# How to complete this task:
Resume the forum thread about the strainer in Clear Creek above the play park, starting after its final post.

# Strainer in Clear Creek above play park



## bolsito (Aug 26, 2007)

The strainer above the play park has moved, and is in a way worse spot - from other posts it sounds like the fire department might have tried to move it? Any info on this? Also, if you're taking beginners down that stretch be careful, it's still avoidable but quite dicey.


----------



## ednaout (Jun 3, 2005)

They were breaking wood up Tuesday, around 5ish, but I'm not sure how successful they were - a few big logs floated down along with some smaller debris...
Oh, and someone's poor cracked prijon floated down after having been pinned for what looked to be a little while. The owner was notified and is now the owner of a big orange planter: (


----------



## powdahound76 (Jul 20, 2006)

Just paddled this yesterday. The strainer was on river right last week when we ran and is now moved a ways downstream and is on the left side, taking up the left half of the creek. This strainer is just after the fork where left goes to the Golden water collection and the right fork is the main flow you want to run. The rest of the run was clear of wood as of yesterday at noon.

# Data extracts:
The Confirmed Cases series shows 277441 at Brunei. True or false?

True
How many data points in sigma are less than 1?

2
==
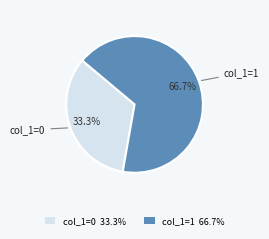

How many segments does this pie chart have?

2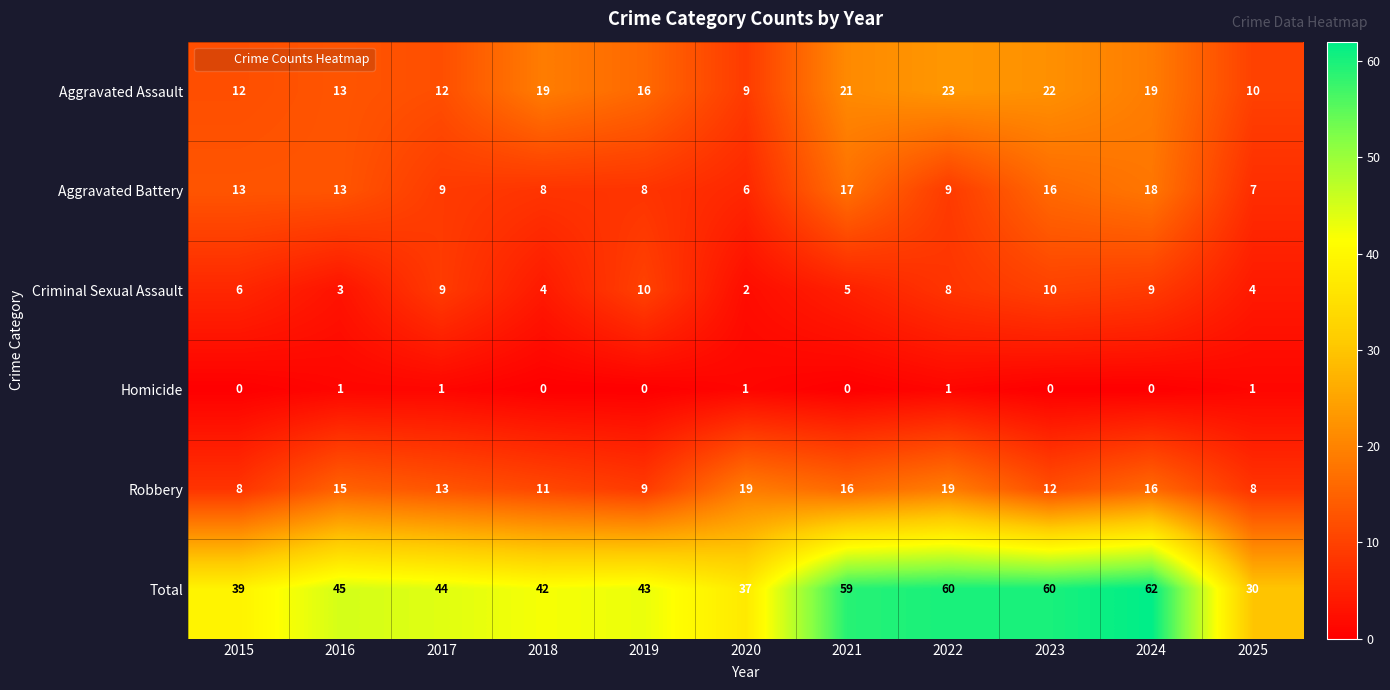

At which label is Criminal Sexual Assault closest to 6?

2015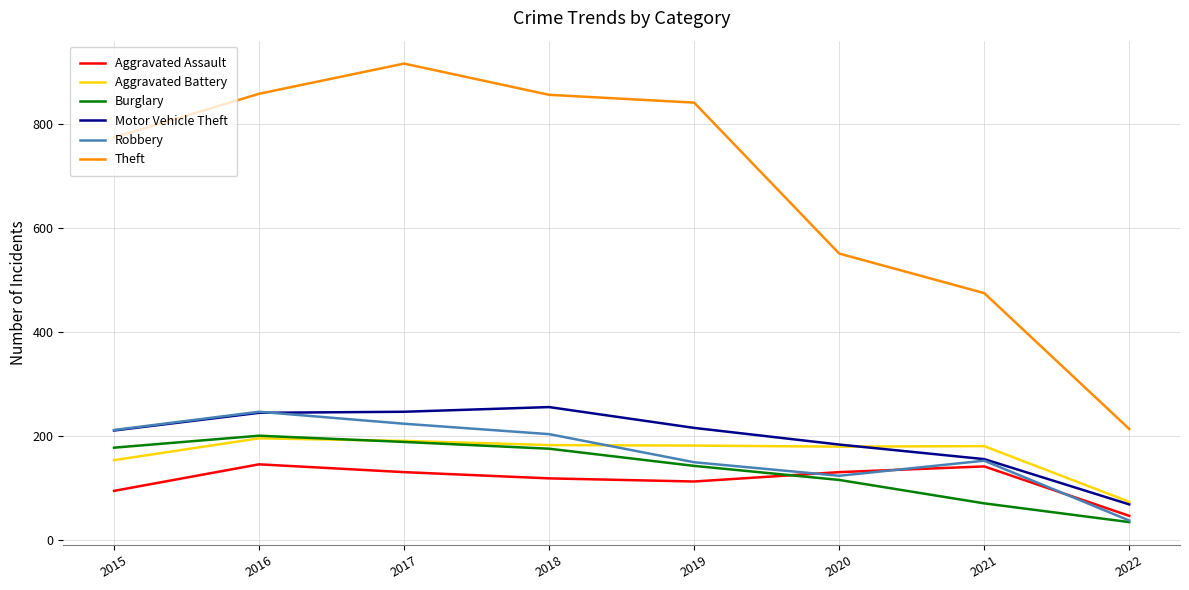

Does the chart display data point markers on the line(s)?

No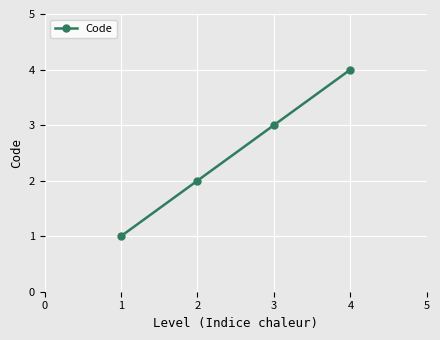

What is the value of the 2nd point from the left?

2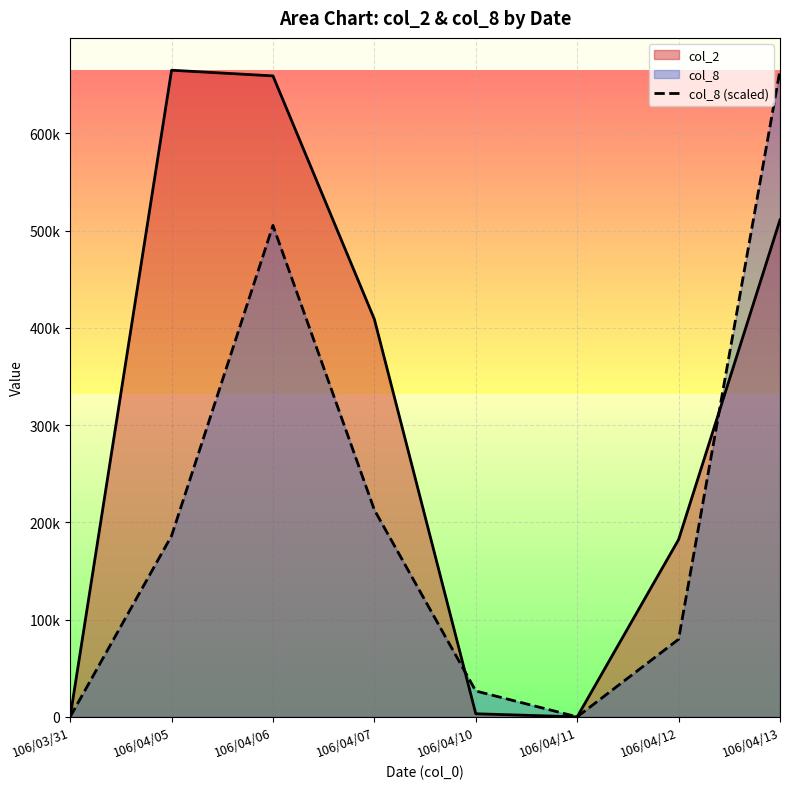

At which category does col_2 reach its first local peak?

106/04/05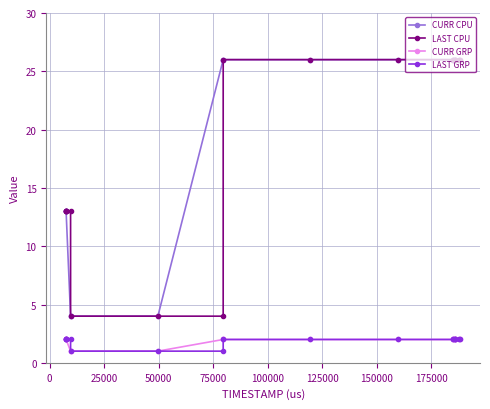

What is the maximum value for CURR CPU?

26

# Solved problem:
----------



## powdahound76 (Jul 20, 2006)

Paddled 2 laps on this this am. Strainer just below diversion for Golden water has not moved, looks pretty stuck for now to me. Both right and left channels go immeadiately after tunnel 1 as of 1200 today.


----------



## Kendo (Jul 26, 2006)

I saw this morning on the news that a red vehicle (small truck or car) is in the river today below tunnel 1, looks like its easy to get around as its closer to the bank (river left) than the middle of the river. Just an FYI to look out for it.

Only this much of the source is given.